Question

Show that (a) \(\quad E[X Y \mid Y=y]=y E[X \mid Y=y]\) (b) \(E[g(X, Y) \mid Y=y]=E[g(X, y) \mid Y=y]\) (c) \(E[X Y]=E[Y E[X \mid Y]]\)

Short answer

In summary, we have proved the following properties of conditional expectation: (a) \(E[XY \mid Y = y] = y E[X \mid Y = y]\) (b) \(E[g(X, Y) \mid Y = y] = E[g(X, y) \mid Y = y]\) (c) \(E[XY] = E[Y E[X \mid Y]]\)

Step-by-step solution

Proof for Part (a)

: We want to show that \(E[XY \mid Y = y] = y E[X \mid Y = y]\).
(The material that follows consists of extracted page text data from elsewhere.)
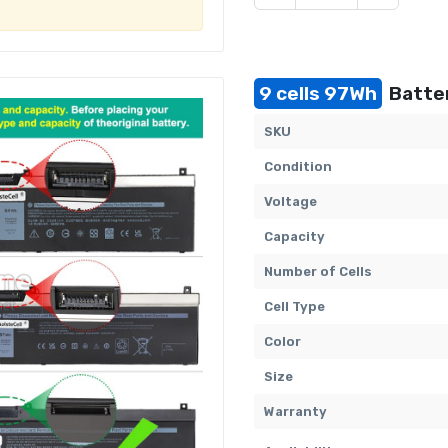
9 cells 97Wh
Batter
SKU
Condition
Voltage
Capacity
Number of Cells
Cell Type
Color
Size
Warranty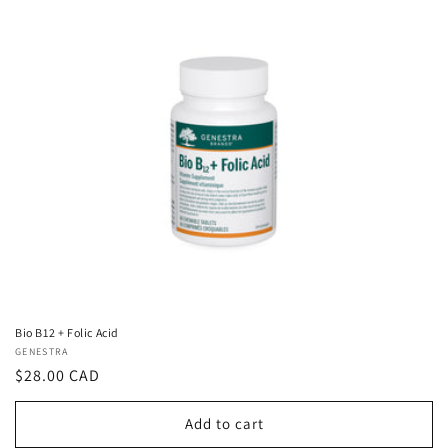
Bio B12 + Folic Acid
Vendor:
GENESTRA
Regular
$28.00 CAD
price
Add to cart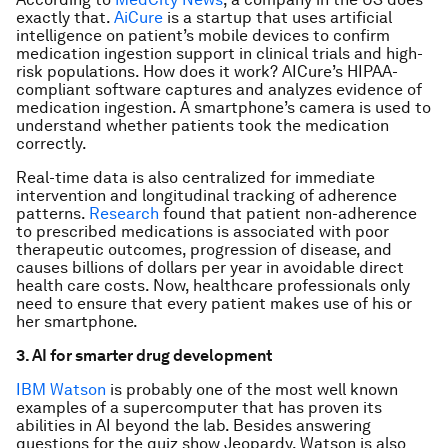
exactly that.
AiCure
is a startup that uses artificial
intelligence on patient’s mobile devices to confirm
medication ingestion support in clinical trials and high-
risk populations. How does it work? AICure’s HIPAA-
compliant software captures and analyzes evidence of
medication ingestion. A smartphone’s camera is used to
understand whether patients took the medication
correctly.
Real-time data is also centralized for immediate
intervention and longitudinal tracking of adherence
patterns.
Research
found that patient non-adherence
to prescribed medications is associated with poor
therapeutic outcomes, progression of disease, and
causes billions of dollars per year in avoidable direct
health care costs. Now, healthcare professionals only
need to ensure that every patient makes use of his or
her smartphone.
3. AI for smarter drug development
IBM Watson
is probably one of the most well known
examples of a supercomputer that has proven its
abilities in AI beyond the lab. Besides answering
questions for the quiz show
Jeopardy
, Watson is also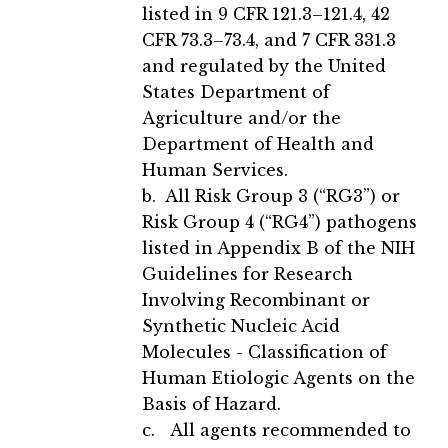
listed in 9 CFR 121.3–121.4, 42
CFR 73.3–73.4, and 7 CFR 331.3
and regulated by the United
States Department of
Agriculture and/or the
Department of Health and
Human Services.
b. All Risk Group 3 (“RG3”) or
Risk Group 4 (“RG4”) pathogens
listed in Appendix B of the NIH
Guidelines for Research
Involving Recombinant or
Synthetic Nucleic Acid
Molecules - Classification of
Human Etiologic Agents on the
Basis of Hazard.
c. All agents recommended to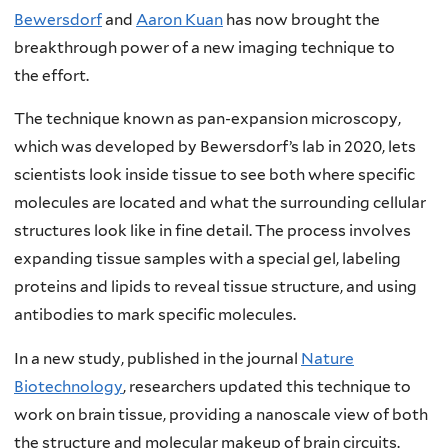
Bewersdorf
and
Aaron Kuan
has now brought the
breakthrough power of a new imaging technique to
the effort.
The technique known as pan-expansion microscopy,
which was developed by Bewersdorf’s lab in 2020, lets
scientists look inside tissue to see both where specific
molecules are located and what the surrounding cellular
structures look like in fine detail. The process involves
expanding tissue samples with a special gel, labeling
proteins and lipids to reveal tissue structure, and using
antibodies to mark specific molecules.
In a new study, published in the journal
Nature
Biotechnology
, researchers updated this technique to
work on brain tissue, providing a nanoscale view of both
the structure and molecular makeup of brain circuits.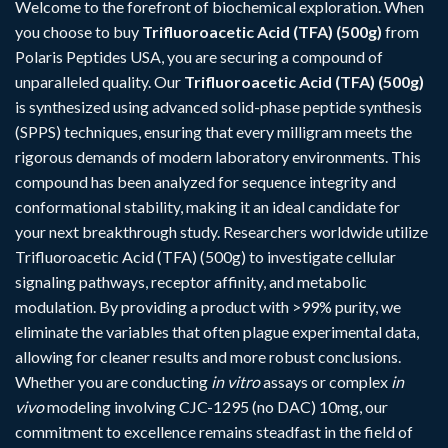
Welcome to the forefront of biochemical exploration. When
you choose to buy
Trifluoroacetic Acid (TFA) (500g)
from
Polaris Peptides USA, you are securing a compound of
unparalleled quality. Our
Trifluoroacetic Acid (TFA) (500g)
is synthesized using advanced solid-phase peptide synthesis
(SPPS) techniques, ensuring that every milligram meets the
rigorous demands of modern laboratory environments. This
compound has been analyzed for sequence integrity and
conformational stability, making it an ideal candidate for
your next breakthrough study. Researchers worldwide utilize
Trifluoroacetic Acid (TFA) (500g) to investigate cellular
signaling pathways, receptor affinity, and metabolic
modulation. By providing a product with >99% purity, we
eliminate the variables that often plague experimental data,
allowing for cleaner results and more robust conclusions.
Whether you are conducting
in vitro
assays or complex
in
vivo
modeling involving
CJC-1295 (no DAC) 10mg
, our
commitment to excellence remains steadfast in the field of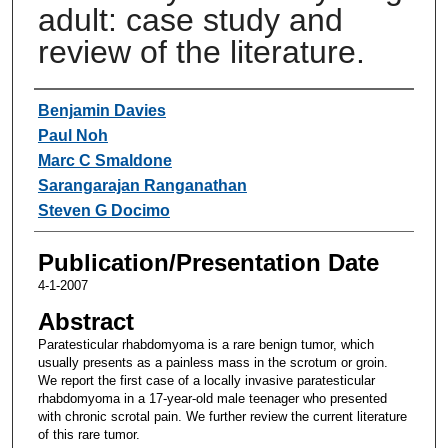
adult: case study and
review of the literature.
Authors
Benjamin Davies
Paul Noh
Marc C Smaldone
Sarangarajan Ranganathan
Steven G Docimo
Publication/Presentation Date
4-1-2007
Abstract
Paratesticular rhabdomyoma is a rare benign tumor, which
usually presents as a painless mass in the scrotum or groin.
We report the first case of a locally invasive paratesticular
rhabdomyoma in a 17-year-old male teenager who presented
with chronic scrotal pain. We further review the current literature
of this rare tumor.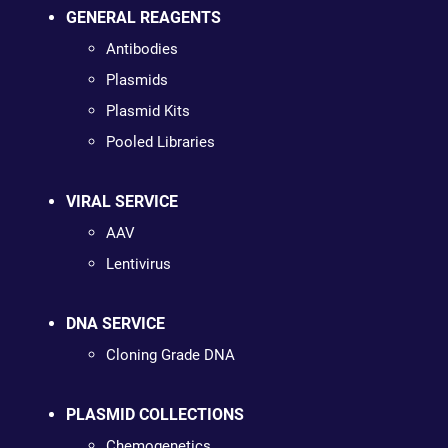
GENERAL REAGENTS
Antibodies
Plasmids
Plasmid Kits
Pooled Libraries
VIRAL SERVICE
AAV
Lentivirus
DNA SERVICE
Cloning Grade DNA
PLASMID COLLECTIONS
Chemogenetics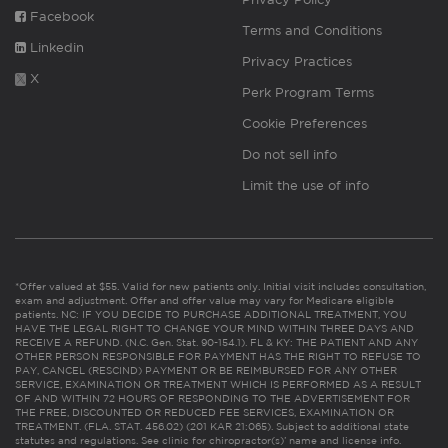
Facebook
Terms and Conditions
Linkedin
Privacy Practices
X
Perk Program Terms
Cookie Preferences
Do not sell info
Limit the use of info
*Offer valued at $55. Valid for new patients only. Initial visit includes consultation,
exam and adjustment. Offer and offer value may vary for Medicare eligible
patients. NC: IF YOU DECIDE TO PURCHASE ADDITIONAL TREATMENT, YOU
HAVE THE LEGAL RIGHT TO CHANGE YOUR MIND WITHIN THREE DAYS AND
RECEIVE A REFUND. (N.C. Gen. Stat. 90-154.1). FL & KY: THE PATIENT AND ANY
OTHER PERSON RESPONSIBLE FOR PAYMENT HAS THE RIGHT TO REFUSE TO
PAY, CANCEL (RESCIND) PAYMENT OR BE REIMBURSED FOR ANY OTHER
SERVICE, EXAMINATION OR TREATMENT WHICH IS PERFORMED AS A RESULT
OF AND WITHIN 72 HOURS OF RESPONDING TO THE ADVERTISEMENT FOR
THE FREE, DISCOUNTED OR REDUCED FEE SERVICES, EXAMINATION OR
TREATMENT. (FLA. STAT. 456.02) (201 KAR 21:065). Subject to additional state
statutes and regulations. See clinic for chiropractor(s)’ name and license info.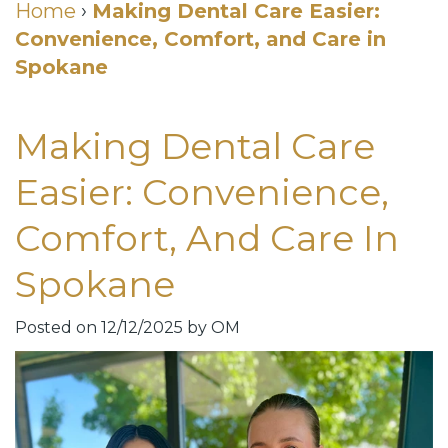
Cosmetic
Home
›
Making Dental Care Easier:
Convenience, Comfort, and Care in
DDS
Dental
Dentistry
Spokane
Meet
Membership
Neurotoxin
Our
Club
Injections
Making Dental Care
Team
Patient
for
Easier: Convenience,
Dental
Testimonials
TMJ
Comfort, And Care In
Technology
Dental
Spokane
Smile
Blog
Gallery
Quick
Posted on 12/12/2025 by OM
Smiles
Links
For
Pay
A
Your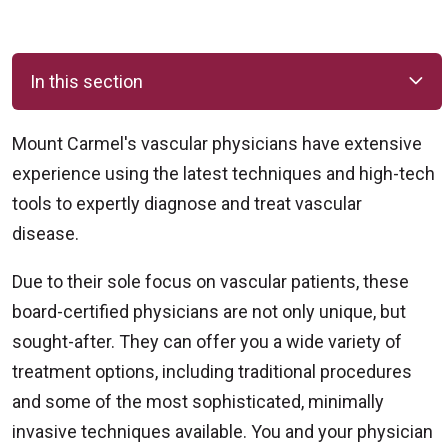
In this section
Mount Carmel's vascular physicians have extensive
experience using the latest techniques and high-tech
tools to expertly diagnose and treat vascular
disease.
Due to their sole focus on vascular patients, these
board-certified physicians are not only unique, but
sought-after. They can offer you a wide variety of
treatment options, including traditional procedures
and some of the most sophisticated, minimally
invasive techniques available. You and your physician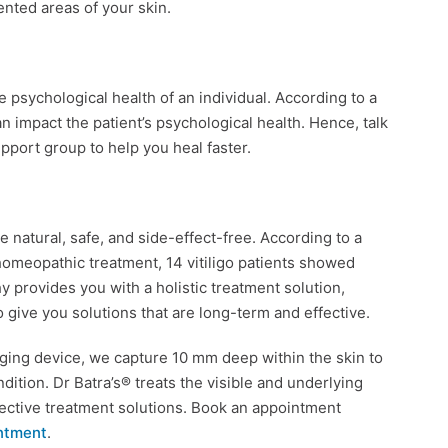
ented areas of your skin.
the psychological health of an individual. According to a
an impact the patient’s psychological health. Hence, talk
support group to help you heal faster.
 natural, safe, and side-effect-free. According to a
 homeopathic treatment, 14 vitiligo patients showed
y provides you with a holistic treatment solution,
To give you solutions that are long-term and effective.
aging device, we capture 10 mm deep within the skin to
dition. Dr Batra’s® treats the visible and underlying
ffective treatment solutions. Book an appointment
ntment
.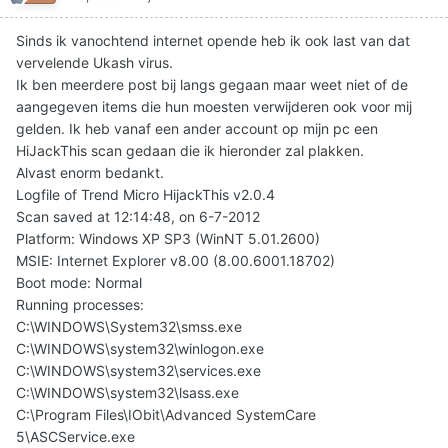
Sinds ik vanochtend internet opende heb ik ook last van dat
vervelende Ukash virus.
Ik ben meerdere post bij langs gegaan maar weet niet of de
aangegeven items die hun moesten verwijderen ook voor mij
gelden. Ik heb vanaf een ander account op mijn pc een
HiJackThis scan gedaan die ik hieronder zal plakken.
Alvast enorm bedankt.
Logfile of Trend Micro HijackThis v2.0.4
Scan saved at 12:14:48, on 6-7-2012
Platform: Windows XP SP3 (WinNT 5.01.2600)
MSIE: Internet Explorer v8.00 (8.00.6001.18702)
Boot mode: Normal
Running processes:
C:\WINDOWS\System32\smss.exe
C:\WINDOWS\system32\winlogon.exe
C:\WINDOWS\system32\services.exe
C:\WINDOWS\system32\lsass.exe
C:\Program Files\IObit\Advanced SystemCare
5\ASCService.exe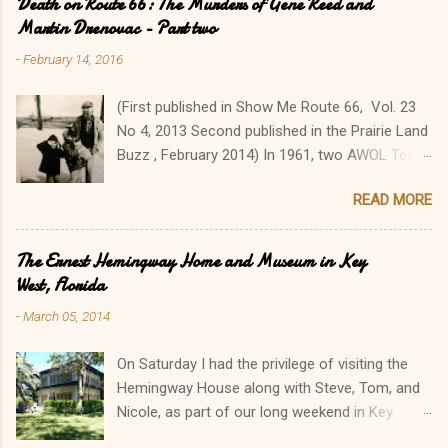
Death on Route 66: The Murders of Gene Reed and
Martin Drenovac - Part two
-
February 14, 2016
(First published in Show Me Route 66, Vol. 23
No 4, 2013 Second published in the Prairie Land
Buzz , February 2014) In 1961, two AWOL Texas
GIs went on a cross-country killing spree from
READ MORE
Florida to Colorado, killing seven people in a
two-week orgy of robbery, violence, and
murder. Their travels brought James Douglas
The Ernest Hemingway Home and Museum in Key
Latham, 19, and George Ronald York, 18, to
West, Florida
Illinois' Metro East, where they made several
-
March 05, 2014
tragic stops. Their senseless, brutal slayings of
Albert Eugene “Gene” Reed and Martin
On Saturday I had the privilege of visiting the
Drenovac along Route 66 sent the Illinois
Hemingway House along with Steve, Tom, and
communities of Litchfield, Edwardsville, and
Nicole, as part of our long weekend in Key
Mitchell/Granite City reeling. Reed and Drenovac
West, Florida. During the winter I had read The
were victims #4 and #5 respectively of nine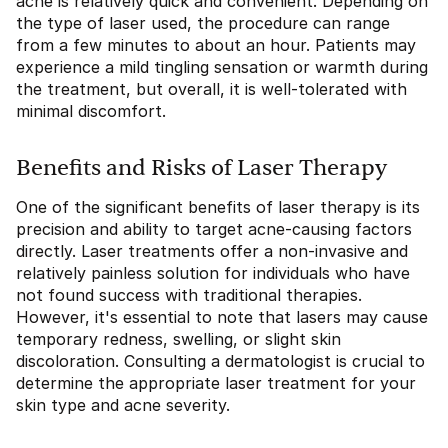
acne is relatively quick and convenient. Depending on
the type of laser used, the procedure can range
from a few minutes to about an hour. Patients may
experience a mild tingling sensation or warmth during
the treatment, but overall, it is well-tolerated with
minimal discomfort.
Benefits and Risks of Laser Therapy
One of the significant benefits of laser therapy is its
precision and ability to target acne-causing factors
directly. Laser treatments offer a non-invasive and
relatively painless solution for individuals who have
not found success with traditional therapies.
However, it's essential to note that lasers may cause
temporary redness, swelling, or slight skin
discoloration. Consulting a dermatologist is crucial to
determine the appropriate laser treatment for your
skin type and acne severity.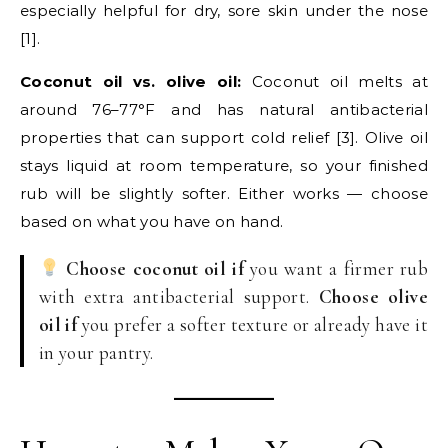
especially helpful for dry, sore skin under the nose
[1].
Coconut oil vs. olive oil:
Coconut oil melts at
around 76–77°F and has natural antibacterial
properties that can support cold relief [3]. Olive oil
stays liquid at room temperature, so your finished
rub will be slightly softer. Either works — choose
based on what you have on hand.
Choose coconut oil if
you want a firmer rub
with extra antibacterial support.
Choose olive
oil if
you prefer a softer texture or already have it
in your pantry.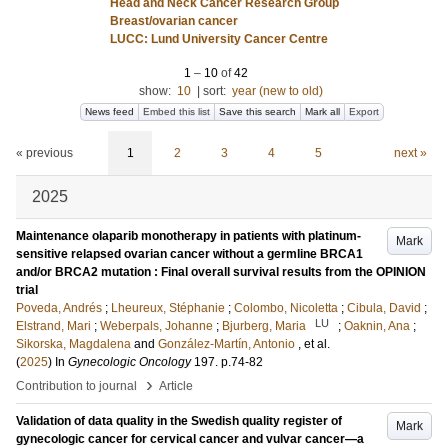
Head and Neck Cancer Research Group
Breast/ovarian cancer
LUCC: Lund University Cancer Centre
1
–
10
of
42
show:
10
|
sort:
year (new to old)
News feed
Embed this list
Save this search
Mark all
Export
« previous
1
2
3
4
5
next »
2025
Maintenance olaparib monotherapy in patients with platinum-
Mark
sensitive relapsed ovarian cancer without a germline BRCA1
and/or BRCA2 mutation : Final overall survival results from the OPINION
trial
Poveda, Andrés
;
Lheureux, Stéphanie
;
Colombo, Nicoletta
;
Cibula, David
;
LU
Elstrand, Mari
;
Weberpals, Johanne
;
Bjurberg, Maria
;
Oaknin, Ana
;
Sikorska, Magdalena
and
González-Martín, Antonio
, et al.
(
2025
) In
Gynecologic Oncology
197
.
p.74-82
›
Contribution to journal
Article
Validation of data quality in the Swedish quality register of
Mark
gynecologic cancer for cervical cancer and vulvar cancer—a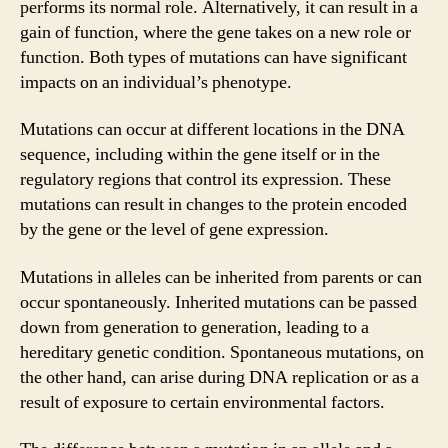
performs its normal role. Alternatively, it can result in a
gain of function, where the gene takes on a new role or
function. Both types of mutations can have significant
impacts on an individual’s phenotype.
Mutations can occur at different locations in the DNA
sequence, including within the gene itself or in the
regulatory regions that control its expression. These
mutations can result in changes to the protein encoded
by the gene or the level of gene expression.
Mutations in alleles can be inherited from parents or can
occur spontaneously. Inherited mutations can be passed
down from generation to generation, leading to a
hereditary genetic condition. Spontaneous mutations, on
the other hand, can arise during DNA replication or as a
result of exposure to certain environmental factors.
By definition of conditional expectation, we have: \(E[XY \mid Y = y] = \sum_x x\cdot y \cdot P(X = x \mid Y = y)\) But, since the value of y is constant in this expression, we can write: \(E[XY \mid Y = y] = y \sum_x x \cdot P(X = x \mid Y = y) = y E[X \mid Y = y]\) This proves (a).

Proof for Part (b)

: We want to show that \(E[g(X, Y) \mid Y = y] = E[g(X, y) \mid Y = y]\). By definition of conditional expectation, we have: \(E[g(X, Y) \mid Y = y] = \sum_x g(x, y) \cdot P(X = x \mid Y = y)\) Notice that the function g(X, Y) is now independent of Y because we replace Y with y when we calculate the particular value g(x, y). Thus, we can write: \(E[g(X, Y) \mid Y = y] = \sum_x g(x, y) \cdot P(X = x \mid Y = y) = E[g(X, y) \mid Y = y]\) This proves (b).

Proof for Part (c)

: We want to show that \(E[XY] = E[Y E[X \mid Y]]\). First, let's find the value of \(E[XY | Y]\). By definition of conditional expectation, we have: \(E[XY \mid Y] = \sum_x x P(X = x \mid Y = y) \cdot Y = Y \sum_x x \cdot P(X = x \mid Y = y)\) Now, using the Law of Iterated Expectation, we have: \(E[XY] = E[E[XY \mid Y]]\) \(E[XY] = E[Y \sum_x x \cdot P(X = x \mid Y = y)] = E[Y E[X \mid Y]]\) This proves (c).